Do wyborów parlamentarnych w Polsce pozostał już tylko tydzień. Od pewnego czasu widać, że nasi zachodni sąsiedzi bardzo mocno interesują się tym wydarzeniem. Głośno wspierając przy tym opozycję... Belgijski historyk prof. David Engels wprost stwierdził: "obiektywne informacje na temat wyborów w Polsce są nieobecne w niemieckich mediach".
"Oczywiście, za wyjątkiem kilku konserwatywnych mediów niszowych, takich jak (tygodnik) 'Junge Freiheit' czy (miesięcznik) 'Tichys Einblick', o obecnym polskim rządzie nie można usłyszeć ani jednego głosu pozytywnego czy choćby neutralnego"
Przekonuje on, że "niezależnie od tego, czy są to czasopisma czy serwisy internetowe zbliżone do chadeków, liberałów, socjaldemokratów, Zielonych czy postkomunistów, wszyscy prześcigają się w nazywaniu polskiego rządu 'alt-rightowym', 'populistycznym', 'nacjonalistycznym', a nawet 'skrajnie prawicowym' i opisywaniem życie w Polsce w jak najciemniejszych barwach".

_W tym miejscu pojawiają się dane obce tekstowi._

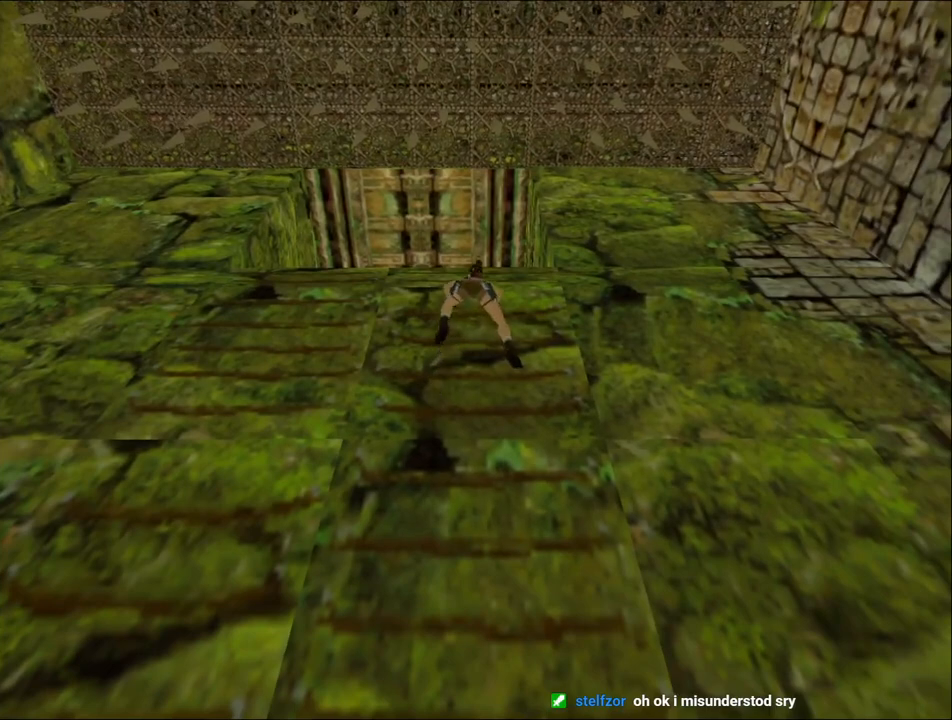
{"keys": ["action", "up"], "events": []}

Według Engelsa, Polska w niemieckich mediach to kraj, w którym "muzułmanie i osoby LGBTQIA2S+ muszą obawiać się o swoje życie, który chce opuścić UE, gdzie niedaleko granicy z Niemcami buduje się niebezpieczne elektrownie jądrowe, gdzie kobiety są zmuszane do powrotu do kuchni, gdzie zlikwidowano wolność słowa, gdzie Żydzi nie mają swoich praw, gdzie zanieczyszczenia przemysłowe są na porządku dziennym i rutynowo kierowane do krajów sąsiednich, gdzie dotacje UE regularnie trafiają do prywatnych kieszeni itp."

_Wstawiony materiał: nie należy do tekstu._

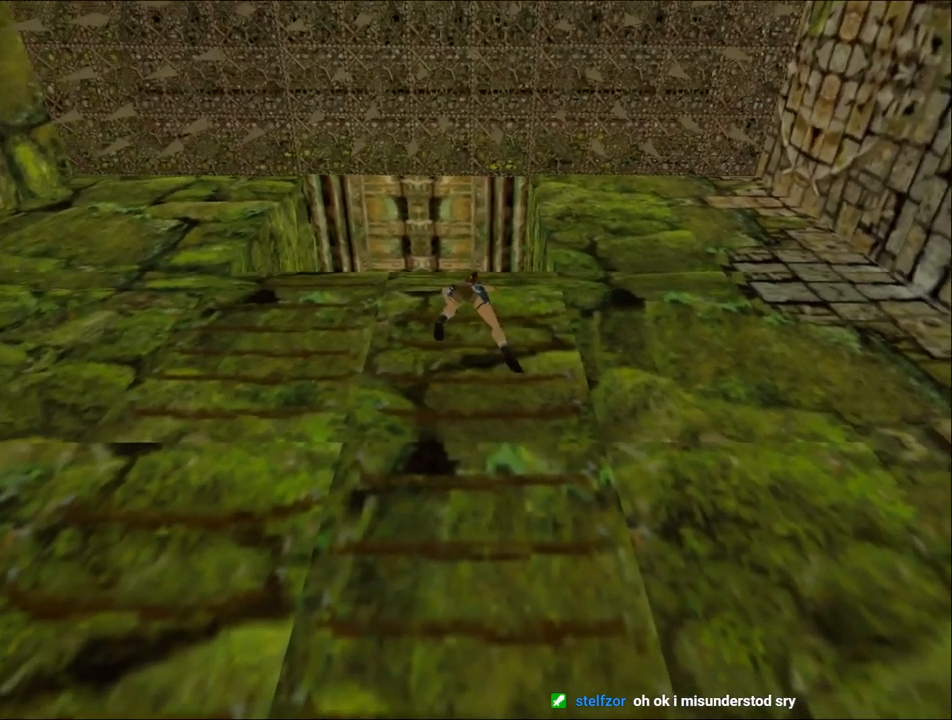
{"keys": ["action", "up"], "events": []}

Jego zdaniem "wszystkie prawdziwe czy rzekome skandale relacjonowane przez polską prasę opozycyjną są rozdmuchiwane i chętnie przekazywane do niemieckich odbiorców za pośrednictwem wieczornych wiadomości i oczywiście informacje nigdy nie są korygowane, gdy okazują się błędne".
"O aferze wizowej powiedziano Niemcom m.in. że polskie władze za pomocą urzędników państwowych nielegalnie sprzedały wizy 250 tys. obcokrajowców, by 'zalać' Niemcy migrantami" - podaje jako przykład Engels, dodając, że "fakt, że wiz było co najwyżej kilkaset, nie przedostał się jeszcze do niemieckich mediów głównego nurtu i prawdopodobnie nigdy się to nie nastąpi".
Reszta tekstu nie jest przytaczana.